How to Calculate Your Risk; The Importance of Risk Management

How to Calculate Your Risk; The Importance of Risk Management

It is easy to become enamored with your trade entry strategy, and its ability to show how many times the price moves in your favor.  Many strategies are geared towards catching momentum or following a trend. To successfully prove that a trading strategy will work over time, you need to formulate a good risk management strategy. Even before you risk your first dollar, you need to have a keen understanding of how much money you plan to risk.

What is Risk Management

Risk management is a multi-level concept that starts at determining how much money you plan to risk on your investment strategy. The goal should be to make money consistently and to have a realistic concept of how risk works.
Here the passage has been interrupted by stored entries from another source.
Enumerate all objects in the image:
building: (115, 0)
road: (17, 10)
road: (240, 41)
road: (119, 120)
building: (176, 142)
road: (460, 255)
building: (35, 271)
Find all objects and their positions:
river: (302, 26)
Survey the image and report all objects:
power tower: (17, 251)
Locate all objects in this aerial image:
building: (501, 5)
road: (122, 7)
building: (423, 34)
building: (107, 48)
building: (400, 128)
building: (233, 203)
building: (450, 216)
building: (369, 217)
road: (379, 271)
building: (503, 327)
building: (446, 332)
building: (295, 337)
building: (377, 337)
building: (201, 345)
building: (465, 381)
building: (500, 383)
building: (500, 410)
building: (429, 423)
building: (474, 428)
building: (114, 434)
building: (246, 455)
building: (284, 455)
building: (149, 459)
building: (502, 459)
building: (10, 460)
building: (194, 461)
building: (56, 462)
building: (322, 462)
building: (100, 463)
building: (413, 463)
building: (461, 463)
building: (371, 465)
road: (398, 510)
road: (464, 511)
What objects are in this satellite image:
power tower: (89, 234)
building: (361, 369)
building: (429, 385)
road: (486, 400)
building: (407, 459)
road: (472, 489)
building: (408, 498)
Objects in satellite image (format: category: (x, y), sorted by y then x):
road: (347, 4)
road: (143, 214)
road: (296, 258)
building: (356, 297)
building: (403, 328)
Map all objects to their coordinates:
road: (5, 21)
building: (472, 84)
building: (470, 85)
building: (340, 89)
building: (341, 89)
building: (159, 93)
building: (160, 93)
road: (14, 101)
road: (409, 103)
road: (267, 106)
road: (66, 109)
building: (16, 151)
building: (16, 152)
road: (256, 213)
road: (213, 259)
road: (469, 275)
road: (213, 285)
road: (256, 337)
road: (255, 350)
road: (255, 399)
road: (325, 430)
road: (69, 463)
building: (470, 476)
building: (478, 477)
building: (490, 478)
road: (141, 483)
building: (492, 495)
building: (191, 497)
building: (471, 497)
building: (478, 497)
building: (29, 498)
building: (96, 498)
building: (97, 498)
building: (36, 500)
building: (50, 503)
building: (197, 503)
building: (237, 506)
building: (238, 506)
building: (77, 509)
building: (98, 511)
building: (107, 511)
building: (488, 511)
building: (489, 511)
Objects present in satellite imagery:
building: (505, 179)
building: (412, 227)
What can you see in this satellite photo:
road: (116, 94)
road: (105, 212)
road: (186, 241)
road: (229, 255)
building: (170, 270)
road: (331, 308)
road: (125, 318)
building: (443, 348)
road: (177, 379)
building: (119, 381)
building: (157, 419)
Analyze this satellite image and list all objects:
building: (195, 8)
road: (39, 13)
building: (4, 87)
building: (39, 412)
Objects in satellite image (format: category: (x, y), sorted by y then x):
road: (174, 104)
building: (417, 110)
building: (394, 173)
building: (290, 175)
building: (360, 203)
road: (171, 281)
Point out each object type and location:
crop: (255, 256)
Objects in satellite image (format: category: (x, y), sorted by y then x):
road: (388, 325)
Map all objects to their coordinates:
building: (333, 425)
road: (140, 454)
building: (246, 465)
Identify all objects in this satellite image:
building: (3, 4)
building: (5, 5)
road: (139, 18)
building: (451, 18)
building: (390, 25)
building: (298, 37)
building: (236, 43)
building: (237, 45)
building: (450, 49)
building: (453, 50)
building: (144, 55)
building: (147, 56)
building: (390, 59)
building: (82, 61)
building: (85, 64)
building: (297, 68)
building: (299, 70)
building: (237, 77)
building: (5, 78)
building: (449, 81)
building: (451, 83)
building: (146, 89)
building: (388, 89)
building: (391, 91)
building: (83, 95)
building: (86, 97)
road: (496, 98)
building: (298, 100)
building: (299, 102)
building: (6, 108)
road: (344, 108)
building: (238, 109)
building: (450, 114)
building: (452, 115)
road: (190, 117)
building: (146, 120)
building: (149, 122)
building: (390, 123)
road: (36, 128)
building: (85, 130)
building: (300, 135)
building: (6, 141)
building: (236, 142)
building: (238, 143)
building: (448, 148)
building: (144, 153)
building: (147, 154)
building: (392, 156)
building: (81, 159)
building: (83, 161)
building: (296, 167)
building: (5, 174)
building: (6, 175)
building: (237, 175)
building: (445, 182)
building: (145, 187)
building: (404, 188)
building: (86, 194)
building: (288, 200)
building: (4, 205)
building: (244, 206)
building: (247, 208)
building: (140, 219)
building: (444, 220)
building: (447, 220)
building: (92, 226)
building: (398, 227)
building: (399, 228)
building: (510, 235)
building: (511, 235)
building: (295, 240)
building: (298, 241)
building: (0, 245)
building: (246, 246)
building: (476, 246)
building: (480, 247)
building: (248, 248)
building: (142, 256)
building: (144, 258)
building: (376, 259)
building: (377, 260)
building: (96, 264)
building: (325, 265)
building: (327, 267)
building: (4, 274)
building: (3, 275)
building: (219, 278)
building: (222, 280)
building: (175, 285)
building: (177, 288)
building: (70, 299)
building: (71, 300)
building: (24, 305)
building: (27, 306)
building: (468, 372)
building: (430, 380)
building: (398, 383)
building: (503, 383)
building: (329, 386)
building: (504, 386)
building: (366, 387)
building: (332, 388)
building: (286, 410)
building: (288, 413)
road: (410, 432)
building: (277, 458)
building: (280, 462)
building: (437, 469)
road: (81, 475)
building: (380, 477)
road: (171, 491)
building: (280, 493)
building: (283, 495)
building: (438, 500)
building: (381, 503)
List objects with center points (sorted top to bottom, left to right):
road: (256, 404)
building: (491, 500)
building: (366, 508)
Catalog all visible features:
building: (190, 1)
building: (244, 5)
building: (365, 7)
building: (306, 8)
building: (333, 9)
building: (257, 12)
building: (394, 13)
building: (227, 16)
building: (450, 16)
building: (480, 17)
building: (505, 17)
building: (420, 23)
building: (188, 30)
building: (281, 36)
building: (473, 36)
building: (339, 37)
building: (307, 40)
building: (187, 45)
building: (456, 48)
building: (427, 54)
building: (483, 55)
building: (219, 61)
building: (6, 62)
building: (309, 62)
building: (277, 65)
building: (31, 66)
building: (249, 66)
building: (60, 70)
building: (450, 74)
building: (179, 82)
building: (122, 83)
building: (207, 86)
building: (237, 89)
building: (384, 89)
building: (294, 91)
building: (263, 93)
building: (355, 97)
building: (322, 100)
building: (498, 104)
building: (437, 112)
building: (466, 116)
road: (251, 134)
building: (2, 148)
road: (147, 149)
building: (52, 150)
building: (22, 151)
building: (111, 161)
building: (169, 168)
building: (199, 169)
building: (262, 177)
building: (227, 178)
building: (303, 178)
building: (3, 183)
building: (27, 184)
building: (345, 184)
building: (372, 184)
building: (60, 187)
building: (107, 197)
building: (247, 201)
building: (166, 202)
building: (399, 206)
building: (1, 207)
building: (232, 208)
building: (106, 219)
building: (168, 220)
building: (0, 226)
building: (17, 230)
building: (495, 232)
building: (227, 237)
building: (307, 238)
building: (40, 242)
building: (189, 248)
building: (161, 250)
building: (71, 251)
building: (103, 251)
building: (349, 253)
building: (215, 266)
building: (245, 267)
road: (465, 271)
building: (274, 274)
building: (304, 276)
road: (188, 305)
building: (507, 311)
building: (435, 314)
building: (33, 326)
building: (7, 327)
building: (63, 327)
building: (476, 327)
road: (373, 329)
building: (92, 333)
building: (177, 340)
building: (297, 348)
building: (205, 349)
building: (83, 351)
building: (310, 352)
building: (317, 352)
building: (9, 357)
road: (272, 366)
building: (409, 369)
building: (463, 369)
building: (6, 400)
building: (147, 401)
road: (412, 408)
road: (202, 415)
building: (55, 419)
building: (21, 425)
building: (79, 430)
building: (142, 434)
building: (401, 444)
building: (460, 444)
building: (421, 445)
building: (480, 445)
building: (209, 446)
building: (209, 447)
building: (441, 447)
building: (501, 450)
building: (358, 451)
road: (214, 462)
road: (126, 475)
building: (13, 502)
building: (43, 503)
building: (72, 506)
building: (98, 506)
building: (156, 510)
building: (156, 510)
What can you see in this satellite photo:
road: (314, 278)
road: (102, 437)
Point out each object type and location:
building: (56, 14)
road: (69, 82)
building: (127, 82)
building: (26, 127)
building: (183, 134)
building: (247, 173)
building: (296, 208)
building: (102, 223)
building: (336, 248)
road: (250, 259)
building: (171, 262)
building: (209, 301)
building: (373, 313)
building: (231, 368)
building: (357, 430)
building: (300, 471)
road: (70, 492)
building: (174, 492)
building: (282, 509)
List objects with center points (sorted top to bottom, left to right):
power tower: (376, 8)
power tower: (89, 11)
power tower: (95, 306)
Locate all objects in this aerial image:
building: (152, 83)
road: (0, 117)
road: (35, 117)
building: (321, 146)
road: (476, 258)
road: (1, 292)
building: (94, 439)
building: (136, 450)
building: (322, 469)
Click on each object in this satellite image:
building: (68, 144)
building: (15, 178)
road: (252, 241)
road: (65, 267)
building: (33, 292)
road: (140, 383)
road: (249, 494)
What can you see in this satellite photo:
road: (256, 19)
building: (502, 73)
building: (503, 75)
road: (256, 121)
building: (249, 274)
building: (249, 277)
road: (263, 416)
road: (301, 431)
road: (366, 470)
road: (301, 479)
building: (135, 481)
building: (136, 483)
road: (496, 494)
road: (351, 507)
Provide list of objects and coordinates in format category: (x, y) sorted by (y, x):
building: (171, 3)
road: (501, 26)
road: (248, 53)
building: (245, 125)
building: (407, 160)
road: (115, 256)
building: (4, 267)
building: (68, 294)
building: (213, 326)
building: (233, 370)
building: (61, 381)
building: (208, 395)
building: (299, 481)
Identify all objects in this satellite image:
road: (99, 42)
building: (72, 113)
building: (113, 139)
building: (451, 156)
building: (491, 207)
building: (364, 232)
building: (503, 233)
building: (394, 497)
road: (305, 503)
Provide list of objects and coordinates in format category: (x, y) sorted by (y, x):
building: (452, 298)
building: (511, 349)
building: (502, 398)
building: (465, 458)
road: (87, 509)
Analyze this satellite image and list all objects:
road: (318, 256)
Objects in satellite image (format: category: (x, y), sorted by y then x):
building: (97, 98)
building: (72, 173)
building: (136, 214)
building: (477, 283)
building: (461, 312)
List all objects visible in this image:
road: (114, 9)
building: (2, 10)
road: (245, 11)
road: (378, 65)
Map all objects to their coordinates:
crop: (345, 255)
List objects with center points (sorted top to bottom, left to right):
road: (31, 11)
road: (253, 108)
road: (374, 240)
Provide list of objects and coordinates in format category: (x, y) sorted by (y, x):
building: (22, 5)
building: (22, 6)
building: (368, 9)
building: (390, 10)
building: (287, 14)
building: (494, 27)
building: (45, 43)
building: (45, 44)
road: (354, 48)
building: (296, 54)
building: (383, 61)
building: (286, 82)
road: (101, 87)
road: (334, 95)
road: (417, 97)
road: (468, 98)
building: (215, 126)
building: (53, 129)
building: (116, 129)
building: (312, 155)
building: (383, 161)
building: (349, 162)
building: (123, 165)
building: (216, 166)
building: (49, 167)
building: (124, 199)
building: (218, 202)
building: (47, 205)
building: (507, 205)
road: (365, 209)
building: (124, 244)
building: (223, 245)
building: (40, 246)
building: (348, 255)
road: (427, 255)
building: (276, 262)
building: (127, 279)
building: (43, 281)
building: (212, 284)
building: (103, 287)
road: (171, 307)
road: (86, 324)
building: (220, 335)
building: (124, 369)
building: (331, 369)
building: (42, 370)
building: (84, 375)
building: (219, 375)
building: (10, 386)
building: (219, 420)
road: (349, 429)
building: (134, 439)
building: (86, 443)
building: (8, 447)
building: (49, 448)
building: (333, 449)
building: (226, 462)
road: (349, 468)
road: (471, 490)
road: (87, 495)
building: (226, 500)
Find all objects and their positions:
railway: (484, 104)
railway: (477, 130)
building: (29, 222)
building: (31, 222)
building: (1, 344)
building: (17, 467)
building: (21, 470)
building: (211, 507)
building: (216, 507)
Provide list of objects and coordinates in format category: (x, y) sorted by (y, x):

It’s important to understand that your reward will be predicated on the risk you take. If you are unwilling to take any risk, then your return will be what is called the risk free rate of return.  Most consider the risk free rate as sovereign government debt, such as the US treasury bill. If you lend money to the US government for 1-3 months, you are guaranteed to make money, but the return will be lower than if you take additional risk.

You also should only risk money that you can afford to lose.  The younger you are, the more time you have to make back your money if you lose it.  If you are only risking discretionary money that you do not plan to use to buy food and shelter, then you need to determine what kind of return you want and that will help you calculate risk.

Calculating Risk

Once you determine the reward you want, you can calculate your risk.  For example, if you are looking to make 30% for a year, with your online trading, you might consider losing as much as 10%. A 3 to 1 strategy is considered prudent. You then need to see if you can construct a trading strategy with this type of reward to risk ratio. 

For example, if you want to use a trend following strategy, either you need to win 3 times for every 1 time you lose risking the same amount of capital, or you can win on successful trades more than you lose on unsuccessful trades.

If you make 9-trades in a year and you win 3 and lose 6, you need to make $6 on every winning trade for every $1 you risk having a 3 to 1 ratio (3 * $6 = $18 versus 6 * $1 = $6).  Prior to testing your strategy, you want to make sure that you know how much you need to make to reach your financial goals and conform to your risk management.  If you have a strategy that wins more than it loses, you can alter how much you plan to risk on each trade to generate the same 3 to 1 reward to risk ratio.